If you use an over-the-counter product at home, choose carefully to ensure it is safe, effective and reliable. For example, you can look for a product accepted by the American Dental Association. Follow the directions carefully. Over-the-counter products will not produce the dramatic improvements you can get through a professional. Excess exposure to OTC bleaching products can cause sensitivity in your teeth.
There’s been a trend in recent years toward whiter, brighter teeth. The shades that were popular a few years ago seem somewhat dingy by comparison.
It is important to think about which shade most flatters you and not how white your teeth can get. Keep in mind that your habits also dictate how white your teeth will be. Your whitening results will last longer if you don’t smoke and don’t drink coffee or tea. Occasional touch-ups may be needed to maintain the shade you want. This should be done with professional direction.
For good results,in-office bleaching is best. Before starting a whitening program, your cosmetic dentist will determine the health of your teeth and mouth.
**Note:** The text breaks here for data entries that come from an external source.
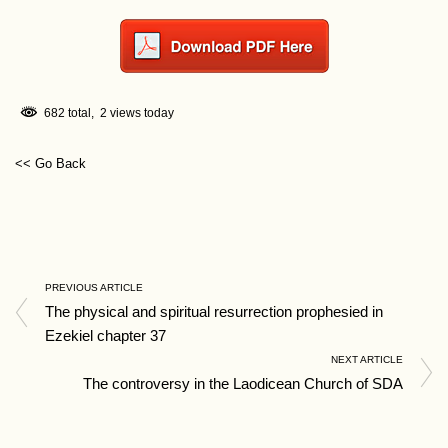
682 total, 2 views today
<< Go Back
PREVIOUS ARTICLE
The physical and spiritual resurrection prophesied in
Ezekiel chapter 37
NEXT ARTICLE
The controversy in the Laodicean Church of SDA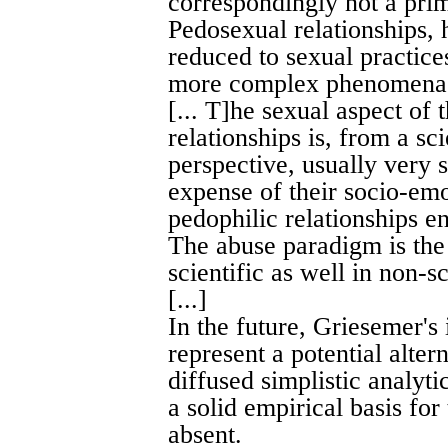
correspondingly not a prim
Pedosexual relationships,
reduced to sexual practices
more complex phenomen
[... T]he sexual aspect of
relationships is, from a sci
perspective, usually very 
expense of their socio-emo
pedophilic relationships en
The abuse paradigm is the 
scientific as well in non-sc
[...]
In the future, Griesemer's 
represent a potential alte
diffused simplistic analyt
a solid empirical basis for
absent.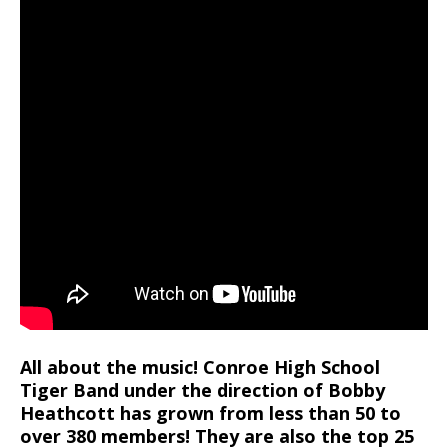
All about the music! Conroe High School
Tiger Band under the direction of Bobby
Heathcott has grown from less than 50 to
over 380 members! They are also the top 25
He or she will remove any surface stains and deposits. Treatment will be customized to your particular needs. Your dentist also will advise you if you need to change your daily oral care routine, to help maintain the results.
Professional in-office whitening is also more convenient. This is because the bleaching agents are stronger than those in over-the-counter products. Your teeth will get much whiter in 60 to 90 minutes. Some people may need two or three visits. Others can get good results in a single session.
Some in-office treatments use a light to activate the whitening agent. This process is more efficient. Teeth can get many shades whiter using the light.
In-office whitening also avoids the use of trays, so you will not swallow any of the whitening agent.
You are unlikely to have any serious effects from whitening. However, some people feel mild tooth sensitivity after bleaching. Gums also can get irritated. A prescription fluoride gel can reduce the sensitivity, but most people don’t need it. The sensitivity usually goes away within a few days.
Irritation of gums or other soft tissues in the mouth is more of a problem with over-the-counter bleaching kits. That’s because the bleaching agents may leak around the edges of the mouthpiece.
Women should avoid tooth whitening during pregnancy. The effects of bleaching agents on fetal development are unknown.